| HN Mirror

Y	Hacker News new \| ask \| show \| jobs

by btown 331 days ago

The question is whether you want to do your aggregation by unit time at the application level, or at an observability layer. You're absolutely right that the end user of metrics wants to see things grouped by time - but what if they want to filter down to "events where attribute X had value Y, in 10 second increments" but you had decided to group your metrics by 15 second increments without regard to attribute X?

Various companies, both in-house for big tech and then making this more widely accessible, started to answer this question by saying "pump all your individual logs in structured form into a giant columnar database that can handle nearly arbitrary numbers of columns, and we'll handle letting you slice and dice metrics out of any combination of columns you want. And if you have an ID follow the session around between different microservices, and maybe even all the way to the browser session, you can track the entire distributed system."

Different people might say that Datadog, Honeycomb, or Clickhouse (and the various startups backed by Clickhouse as a database) were the ones to make this pattern mainstream, and all of them pushed the boundaries in one way or another - nowadays, there's a whole https://opentelemetry.io/ standard, and if you emit according to that, you can plug in various sinks made by various startups, and choose the metrics UX that makes the most sense for your use case.

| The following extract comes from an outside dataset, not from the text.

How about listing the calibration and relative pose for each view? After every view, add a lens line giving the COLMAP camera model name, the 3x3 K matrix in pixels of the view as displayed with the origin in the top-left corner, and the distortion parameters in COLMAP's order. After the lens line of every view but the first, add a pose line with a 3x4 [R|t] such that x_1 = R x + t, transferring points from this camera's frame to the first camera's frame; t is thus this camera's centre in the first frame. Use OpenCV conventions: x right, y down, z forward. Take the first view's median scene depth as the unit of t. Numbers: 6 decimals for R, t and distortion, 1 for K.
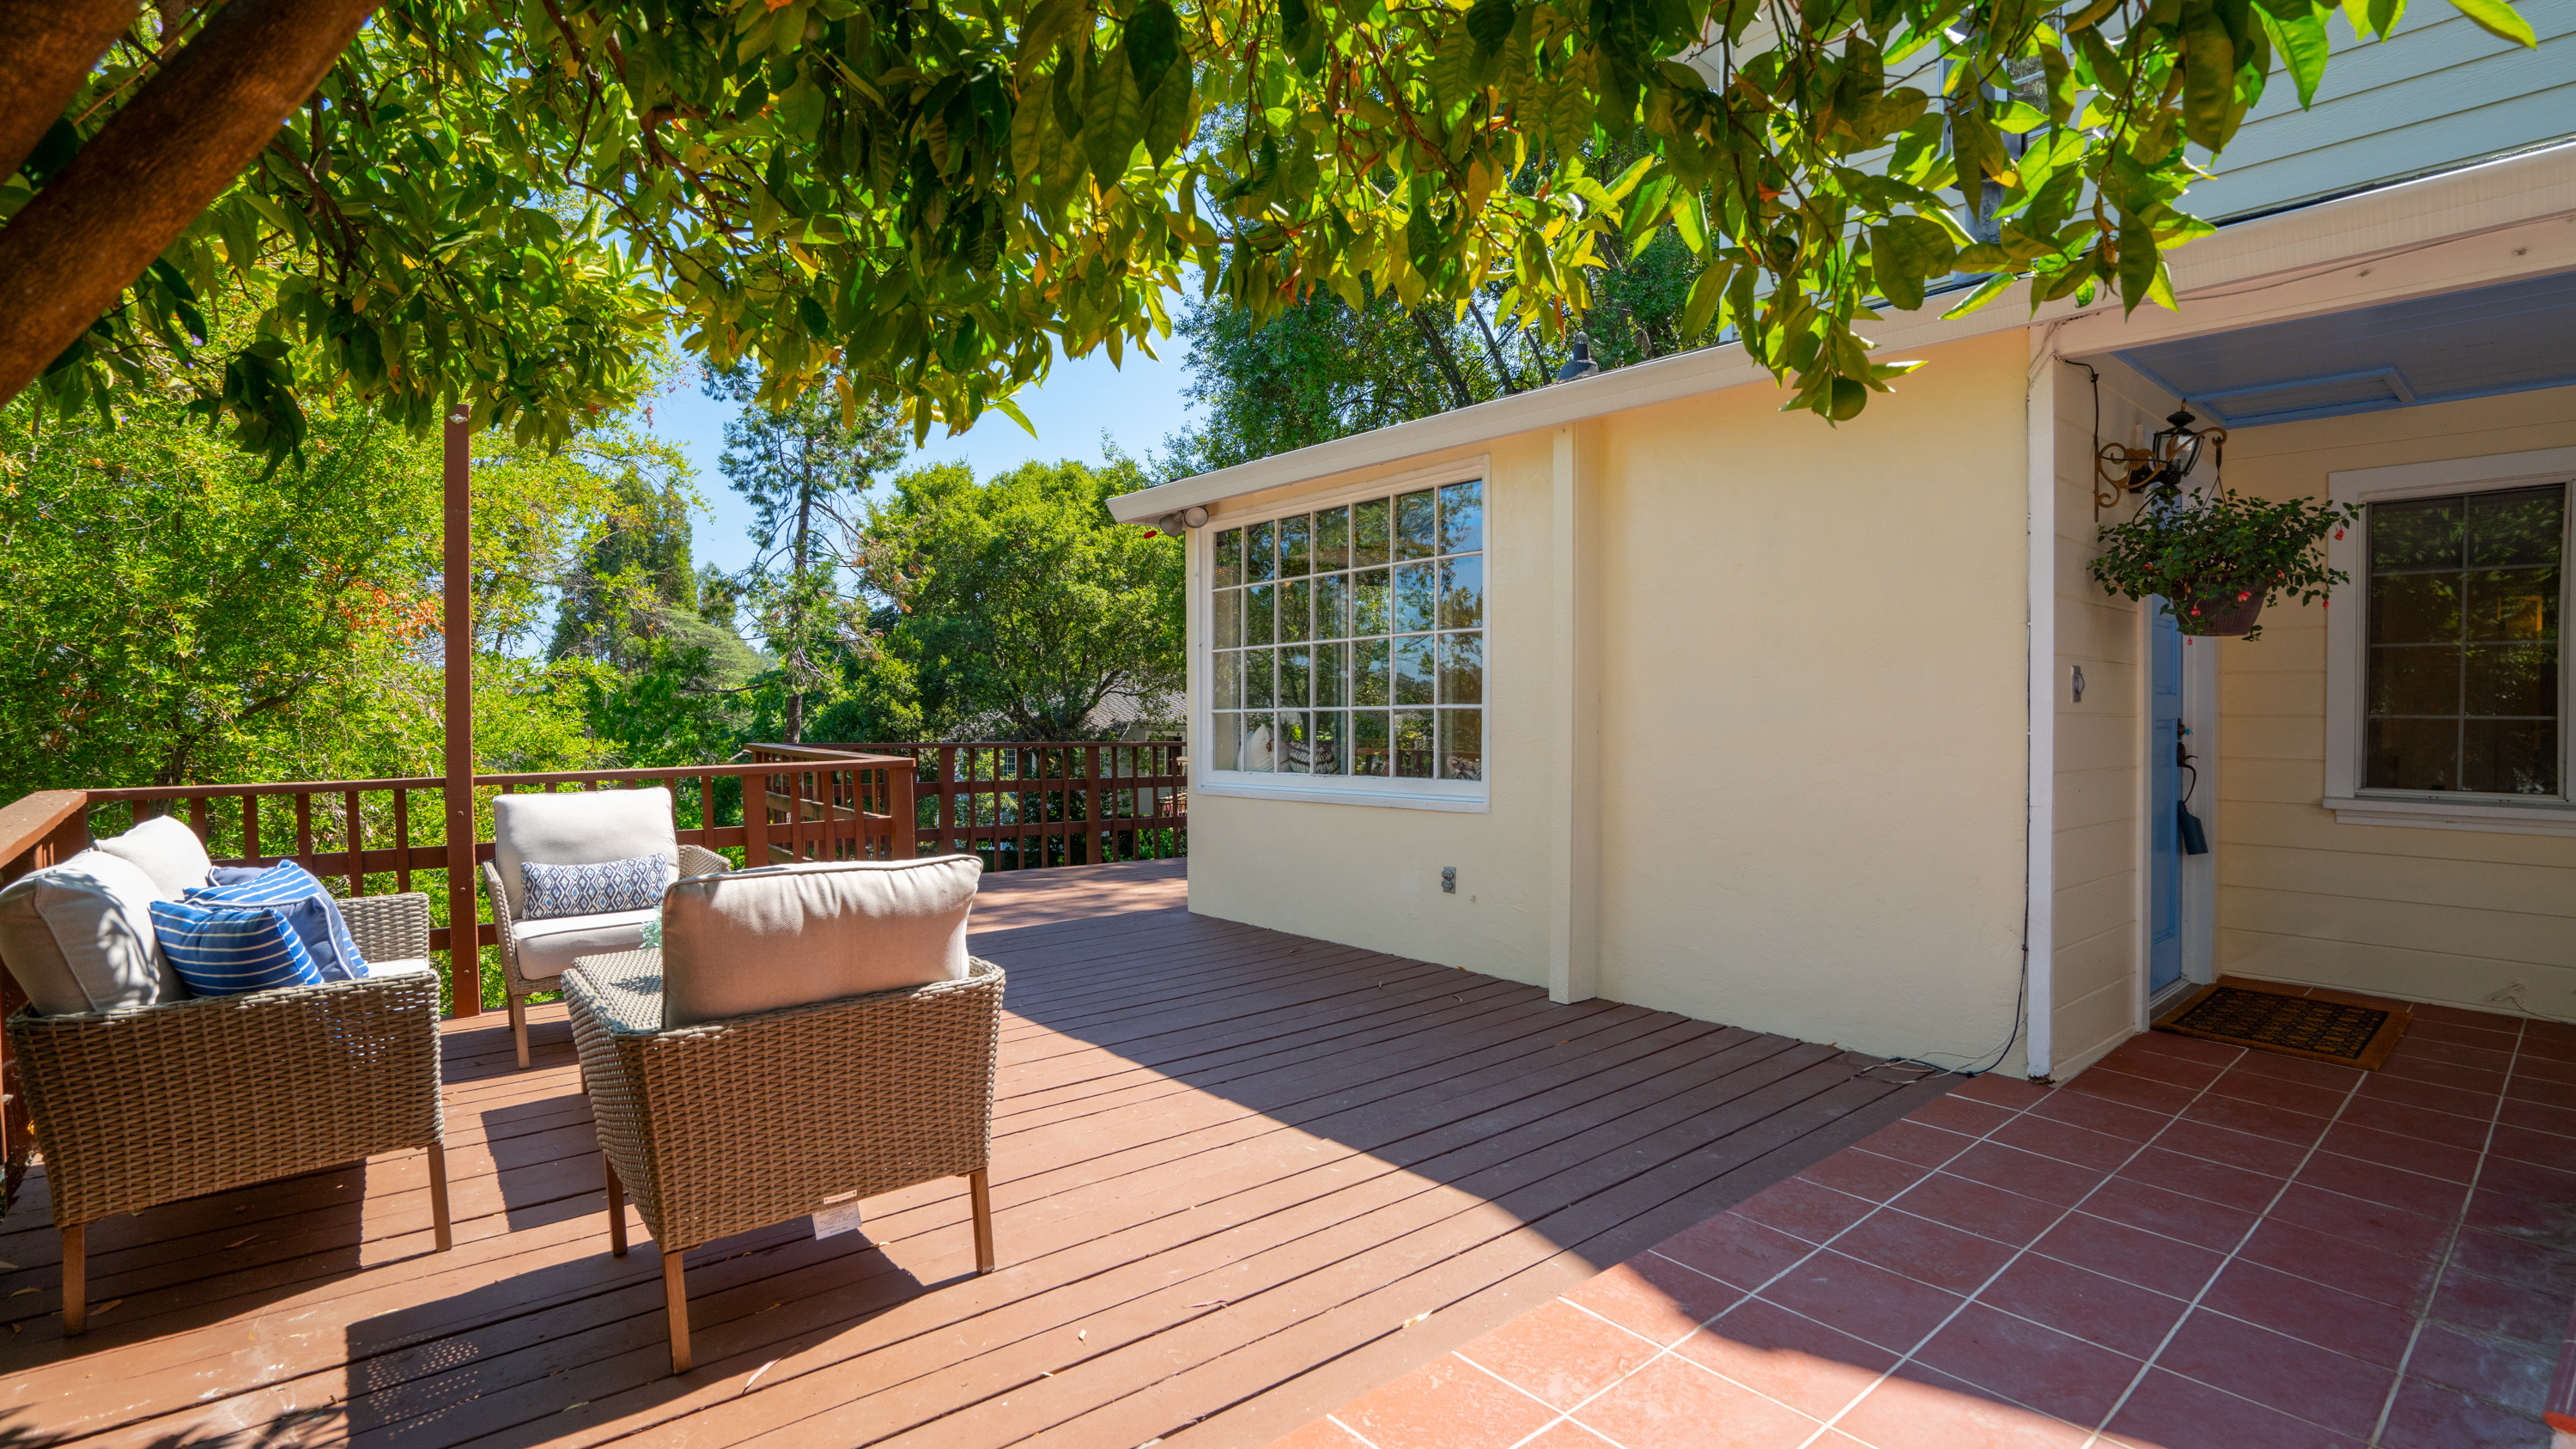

I'm a huge fan of Honeycomb - when I know a certain issue is happening, I can immediately see a chart showing latencies and frequencies, and click any hot spot to filter out the individual traces that exhibit the behavior and trace the end-to-end user journey, with all the different logs from all the systems touched by that request. And I can even begin this discovery from a single bug report by a single user whose ID I know. It's not just metrics - it's operational support. And if I'd pre-aggregated logs, I'd have none of this.

But of course, there are systems where this doesn't make sense! Large batch jobs, high-performance systems with orders of magnitudes more events than a standard web application... it's not one size fits all. That said, I think knowing about modern observability should be part of every developer's toolkit.